We think it is unnecessary to enter into further details upon this topic. The information appended [attached] to this Report contains ample evidence of the general want of regulations throughout all towns and the same evils resulting from it. We shall occasion presently, in speaking of the structural arrangement of houses, to recur to this subject, and to show the deplorable deficiencies of accommodation in this respect. The statements that we shall there present will fully establish the conclusion that the deficient number of privies in the poorer quarters of towns, and the large number of inhabitants resorting to them, deprives them of any right to be considered private, and renders it absolutely necessary for the safety of the public health, that some alteration should be made in the law regarding them. That they should be in a condition generally described is not surprising, when we state that in one district in Manchester there were found to be only 33 necessaries [privies] for 7095 persons, or 1 to every 215 inhabitants. Throughout the town of Sunderland the proportion is only 1 to 76 persons. We have also met with an instance of only 1 necessary to 30 families, and it appears that throughout the courts in Liverpool, the proportion is generally about 2 to 80 persons. The town of Merthyr Tydvil presents even worse instances. These are quoted as instances of the general deficiency, not as isolated cases.

Prevalence of other nuisances

XIV. Our attention has been called to the frequent existence of other nuisances from which great injury arises to the neighbouring population, and of which the present state of the law affords no summary means for the removal. Collections of dung, frequently kept for sale, pigsties in the most densely populated situations, the various noxious [poisonous] matters from manufactories [factories], and above all, the animal refuse that is almost invariably to be found in the vicinity of slaughter-houses, all contribute in their several degrees to increase the impurity of the atmosphere, and to lower the physical condition of the population. In addition to these causes of disease, which ought not to exist in a well ordered town, we have the injury from the smoke of steam engines as well as the other offensive emanations [smoke] from manufactories, to which we shall refer in their proper order.
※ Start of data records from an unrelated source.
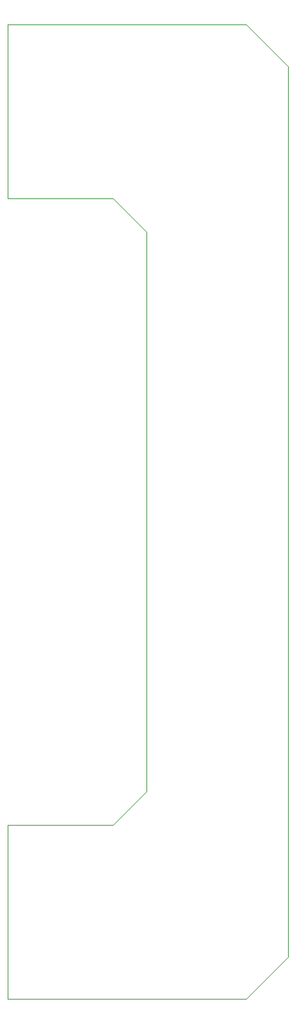
<source format=gko>
%FSLAX25Y25*%
%MOIN*%
G70*
G01*
G75*
G04 Layer_Color=16711935*
%ADD10O,0.01378X0.05512*%
%ADD11R,0.02362X0.04528*%
%ADD12R,0.03937X0.07874*%
%ADD13R,0.01772X0.02362*%
%ADD14R,0.08268X0.05906*%
%ADD15R,0.17716X0.17716*%
%ADD16O,0.02559X0.00984*%
%ADD17O,0.00984X0.02559*%
%ADD18R,0.05315X0.03740*%
%ADD19R,0.01575X0.01575*%
%ADD20R,0.11811X0.00039*%
%ADD21R,0.05512X0.08268*%
%ADD22O,0.02362X0.00984*%
%ADD23R,0.06693X0.03150*%
%ADD24R,0.00984X0.01969*%
%ADD25R,0.03937X0.03543*%
%ADD26R,0.03937X0.01378*%
%ADD27R,0.03150X0.06496*%
%ADD28R,0.03150X0.03543*%
%ADD29R,0.02362X0.01969*%
%ADD30R,0.01969X0.02362*%
%ADD31R,0.03543X0.03150*%
%ADD32R,0.03937X0.05118*%
%ADD33R,0.05118X0.03937*%
%ADD34C,0.03937*%
%ADD35C,0.00787*%
%ADD36C,0.03937*%
%ADD37C,0.01969*%
%ADD38C,0.01000*%
%ADD39C,0.01181*%
%ADD40C,0.01575*%
%ADD41C,0.02000*%
%ADD42C,0.02362*%
%ADD43R,0.03937X0.02913*%
%ADD44R,0.04724X0.03150*%
%ADD45R,0.18898X0.05079*%
%ADD46R,0.36142X0.03937*%
%ADD47R,1.00709X0.04764*%
%ADD48R,0.08583X0.15590*%
%ADD49R,0.12598X0.04764*%
%ADD50R,0.12598X0.05079*%
%ADD51R,0.01811X0.07992*%
G04:AMPARAMS|DCode=52|XSize=18.11mil|YSize=66.44mil|CornerRadius=0mil|HoleSize=0mil|Usage=FLASHONLY|Rotation=214.500|XOffset=0mil|YOffset=0mil|HoleType=Round|Shape=Rectangle|*
%AMROTATEDRECTD52*
4,1,4,-0.01135,0.03251,0.02628,-0.02225,0.01135,-0.03251,-0.02628,0.02225,-0.01135,0.03251,0.0*
%
%ADD52ROTATEDRECTD52*%

%ADD53R,0.35500X0.02000*%
%ADD54R,0.09055X0.04823*%
%ADD55R,0.12598X0.03150*%
%ADD56C,0.04724*%
%ADD57C,0.05512*%
%ADD58C,0.05906*%
%ADD59R,0.05906X0.05906*%
%ADD60R,0.05906X0.05906*%
%ADD61C,0.06299*%
%ADD62C,0.06000*%
%ADD63C,0.02598*%
%ADD64C,0.03150*%
%ADD65R,0.05000X0.03543*%
%ADD66R,0.03150X0.05709*%
%ADD67R,0.05118X0.02559*%
%ADD68O,0.02362X0.07284*%
%ADD69R,0.02756X0.05315*%
%ADD70O,0.02165X0.01181*%
%ADD71R,0.03543X0.02953*%
%ADD72R,0.02953X0.03543*%
%ADD73C,0.00984*%
%ADD74C,0.11811*%
%ADD75C,0.00800*%
%ADD76C,0.00394*%
D76*
X348500Y268500D02*
Y535500D01*
Y169500D02*
X396000D01*
X282000D02*
Y252500D01*
X332500D02*
X348500Y268500D01*
X282000Y252500D02*
X332500D01*
X348500Y268500D01*
X396000Y169500D02*
X416000Y189500D01*
X396000Y169500D02*
X416000Y189500D01*
X282000Y169500D02*
X396000D01*
X282000Y634500D02*
X396000D01*
X416000Y614500D01*
Y189500D02*
Y614500D01*
X396000Y169500D02*
X416000Y189500D01*
X396000Y169500D02*
X416000Y189500D01*
X396000Y634500D02*
X416000Y614500D01*
X332500Y551500D02*
X348500Y535500D01*
X282000Y551500D02*
X332500D01*
X348500Y535500D01*
X282000Y551500D02*
Y634500D01*
M02*

</source>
Middensteads [cesspools] and dung-heaps

In a very full report made by a Committee of the Inhabitants of Sunderland, in reply to the questions issued by us, the extent of the nuisances created by the dealers in manure is strongly illustrated. It appears that there are no less than 182 public middensteads, [cesspools] receptacles of filth of all kinds, which are stated to constitute one of the greatest nuisances in the borough. They are generally situated in the close narrow streets and lanes inhabited by the poorer classes and are frequently resorted by them. In some cases the Committee adds, “These middensteads are actually in the basement floor of a dwelling-house, the upper stories of which are occupied by bedrooms, etc. The contents of these middensteads are afterwards conveyed to large depots, of which there are two in the parish, “one very lately advertised as containing 1000 tons for sale”. This belonged to the borough. It is on the Town Moor, closely adjoining to the most densely populated part of the town. We shall presently state the powers vested in the Town Council for the abatement of such nuisances.
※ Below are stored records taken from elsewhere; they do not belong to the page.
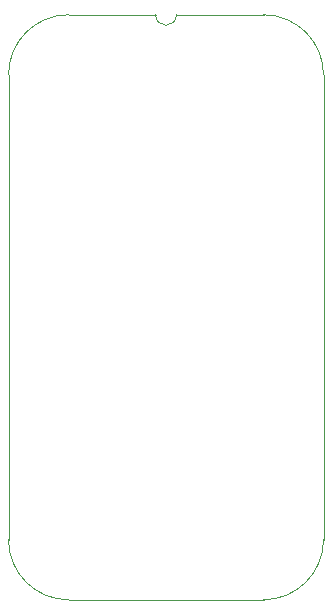
<source format=gm1>
%TF.GenerationSoftware,KiCad,Pcbnew,7.0.5*%
%TF.CreationDate,2024-02-10T20:58:57+02:00*%
%TF.ProjectId,HCP65 MPU NMI,48435036-3520-44d5-9055-204e4d492e6b,rev?*%
%TF.SameCoordinates,Original*%
%TF.FileFunction,Profile,NP*%
%FSLAX46Y46*%
G04 Gerber Fmt 4.6, Leading zero omitted, Abs format (unit mm)*
G04 Created by KiCad (PCBNEW 7.0.5) date 2024-02-10 20:58:57*
%MOMM*%
%LPD*%
G01*
G04 APERTURE LIST*
%TA.AperFunction,Profile*%
%ADD10C,0.100000*%
%TD*%
G04 APERTURE END LIST*
D10*
%TO.C,J2*%
X86995000Y-57785000D02*
X86995000Y-97155000D01*
X99441000Y-52705000D02*
X92075000Y-52705000D01*
X108585000Y-52705000D02*
X101219000Y-52705000D01*
X108585000Y-102235000D02*
X92075000Y-102235000D01*
X113665000Y-97155000D02*
X113665000Y-57785000D01*
X92075000Y-52705000D02*
G75*
G03*
X86995000Y-57785000I2J-5080002D01*
G01*
X86995000Y-97155000D02*
G75*
G03*
X92075000Y-102235000I5080000J0D01*
G01*
X99441000Y-52705000D02*
G75*
G03*
X101219000Y-52705000I889000J0D01*
G01*
X113665000Y-57785000D02*
G75*
G03*
X108585000Y-52705000I-5080000J0D01*
G01*
X108585000Y-102235000D02*
G75*
G03*
X113665000Y-97155000I0J5080000D01*
G01*
%TD*%
M02*

</source>
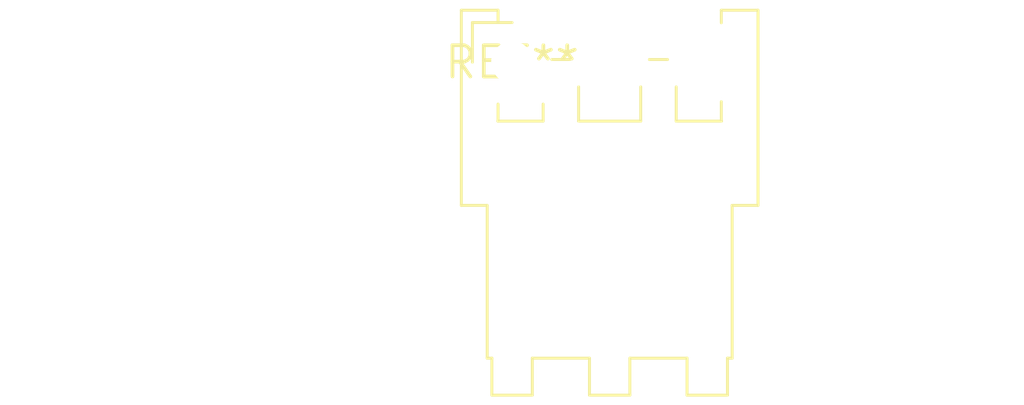
<source format=kicad_pcb>
(kicad_pcb (version 20240108) (generator pcbnew)

  (general
    (thickness 1.6)
  )

  (paper "A4")
  (layers
    (0 "F.Cu" signal)
    (31 "B.Cu" signal)
    (32 "B.Adhes" user "B.Adhesive")
    (33 "F.Adhes" user "F.Adhesive")
    (34 "B.Paste" user)
    (35 "F.Paste" user)
    (36 "B.SilkS" user "B.Silkscreen")
    (37 "F.SilkS" user "F.Silkscreen")
    (38 "B.Mask" user)
    (39 "F.Mask" user)
    (40 "Dwgs.User" user "User.Drawings")
    (41 "Cmts.User" user "User.Comments")
    (42 "Eco1.User" user "User.Eco1")
    (43 "Eco2.User" user "User.Eco2")
    (44 "Edge.Cuts" user)
    (45 "Margin" user)
    (46 "B.CrtYd" user "B.Courtyard")
    (47 "F.CrtYd" user "F.Courtyard")
    (48 "B.Fab" user)
    (49 "F.Fab" user)
    (50 "User.1" user)
    (51 "User.2" user)
    (52 "User.3" user)
    (53 "User.4" user)
    (54 "User.5" user)
    (55 "User.6" user)
    (56 "User.7" user)
    (57 "User.8" user)
    (58 "User.9" user)
  )

  (setup
    (pad_to_mask_clearance 0)
    (pcbplotparams
      (layerselection 0x00010fc_ffffffff)
      (plot_on_all_layers_selection 0x0000000_00000000)
      (disableapertmacros false)
      (usegerberextensions false)
      (usegerberattributes false)
      (usegerberadvancedattributes false)
      (creategerberjobfile false)
      (dashed_line_dash_ratio 12.000000)
      (dashed_line_gap_ratio 3.000000)
      (svgprecision 4)
      (plotframeref false)
      (viasonmask false)
      (mode 1)
      (useauxorigin false)
      (hpglpennumber 1)
      (hpglpenspeed 20)
      (hpglpendiameter 15.000000)
      (dxfpolygonmode false)
      (dxfimperialunits false)
      (dxfusepcbnewfont false)
      (psnegative false)
      (psa4output false)
      (plotreference false)
      (plotvalue false)
      (plotinvisibletext false)
      (sketchpadsonfab false)
      (subtractmaskfromsilk false)
      (outputformat 1)
      (mirror false)
      (drillshape 1)
      (scaleselection 1)
      (outputdirectory "")
    )
  )

  (net 0 "")

  (footprint "JST_VH_S3P-VH_1x03_P3.96mm_Horizontal" (layer "F.Cu") (at 0 0))

)

</source>
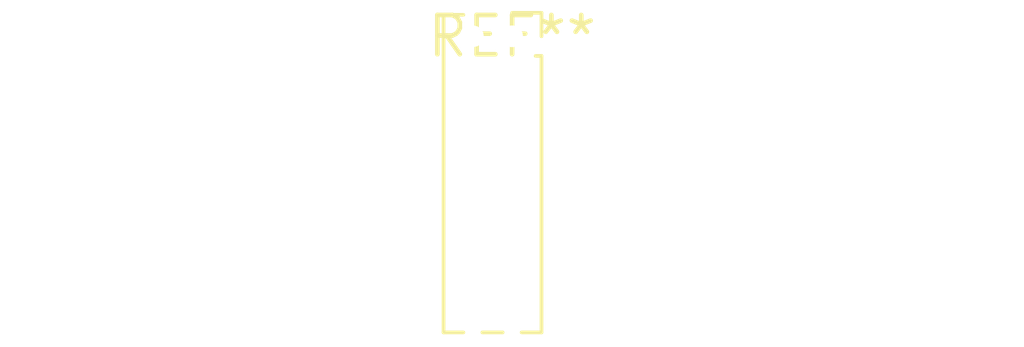
<source format=kicad_pcb>
(kicad_pcb (version 20240108) (generator pcbnew)

  (general
    (thickness 1.6)
  )

  (paper "A4")
  (layers
    (0 "F.Cu" signal)
    (31 "B.Cu" signal)
    (32 "B.Adhes" user "B.Adhesive")
    (33 "F.Adhes" user "F.Adhesive")
    (34 "B.Paste" user)
    (35 "F.Paste" user)
    (36 "B.SilkS" user "B.Silkscreen")
    (37 "F.SilkS" user "F.Silkscreen")
    (38 "B.Mask" user)
    (39 "F.Mask" user)
    (40 "Dwgs.User" user "User.Drawings")
    (41 "Cmts.User" user "User.Comments")
    (42 "Eco1.User" user "User.Eco1")
    (43 "Eco2.User" user "User.Eco2")
    (44 "Edge.Cuts" user)
    (45 "Margin" user)
    (46 "B.CrtYd" user "B.Courtyard")
    (47 "F.CrtYd" user "F.Courtyard")
    (48 "B.Fab" user)
    (49 "F.Fab" user)
    (50 "User.1" user)
    (51 "User.2" user)
    (52 "User.3" user)
    (53 "User.4" user)
    (54 "User.5" user)
    (55 "User.6" user)
    (56 "User.7" user)
    (57 "User.8" user)
    (58 "User.9" user)
  )

  (setup
    (pad_to_mask_clearance 0)
    (pcbplotparams
      (layerselection 0x00010fc_ffffffff)
      (plot_on_all_layers_selection 0x0000000_00000000)
      (disableapertmacros false)
      (usegerberextensions false)
      (usegerberattributes false)
      (usegerberadvancedattributes false)
      (creategerberjobfile false)
      (dashed_line_dash_ratio 12.000000)
      (dashed_line_gap_ratio 3.000000)
      (svgprecision 4)
      (plotframeref false)
      (viasonmask false)
      (mode 1)
      (useauxorigin false)
      (hpglpennumber 1)
      (hpglpenspeed 20)
      (hpglpendiameter 15.000000)
      (dxfpolygonmode false)
      (dxfimperialunits false)
      (dxfusepcbnewfont false)
      (psnegative false)
      (psa4output false)
      (plotreference false)
      (plotvalue false)
      (plotinvisibletext false)
      (sketchpadsonfab false)
      (subtractmaskfromsilk false)
      (outputformat 1)
      (mirror false)
      (drillshape 1)
      (scaleselection 1)
      (outputdirectory "")
    )
  )

  (net 0 "")

  (footprint "PinSocket_2x08_P1.27mm_Vertical" (layer "F.Cu") (at 0 0))

)

</source>
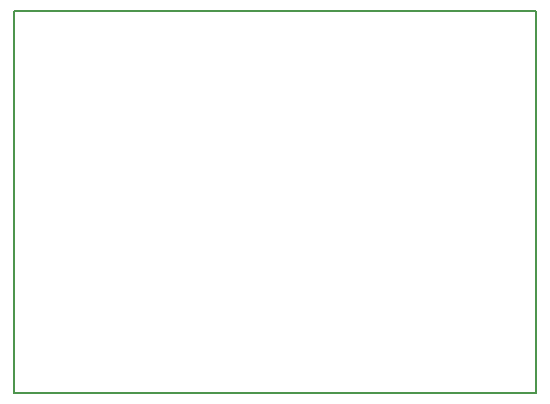
<source format=gbr>
G04 PROTEUS GERBER X2 FILE*
%TF.GenerationSoftware,Labcenter,Proteus,8.5-SP0-Build22067*%
%TF.CreationDate,2018-05-26T17:21:35+00:00*%
%TF.FileFunction,NonPlated,1,16,NPTH*%
%TF.FilePolarity,Positive*%
%TF.Part,Single*%
%FSLAX45Y45*%
%MOMM*%
G01*
%TA.AperFunction,Profile*%
%ADD13C,0.203200*%
D13*
X-2100000Y-1735000D02*
X+2315000Y-1735000D01*
X+2315000Y+1502000D01*
X-2100000Y+1502000D01*
X-2100000Y-1735000D01*
M02*

</source>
The state of the slaughter-houses is an almost constant source of complaint. They are very rarely placed under any regulations with regards to the constant removal of the animal refuse, their proper ventilation, or a sufficient supply of water to ensure due cleanliness. The improper situations in which these places are found, sometimes even under dwelling-houses, and the effect produced upon the health of the inhabitants, is described in the report on the towns Lancashire.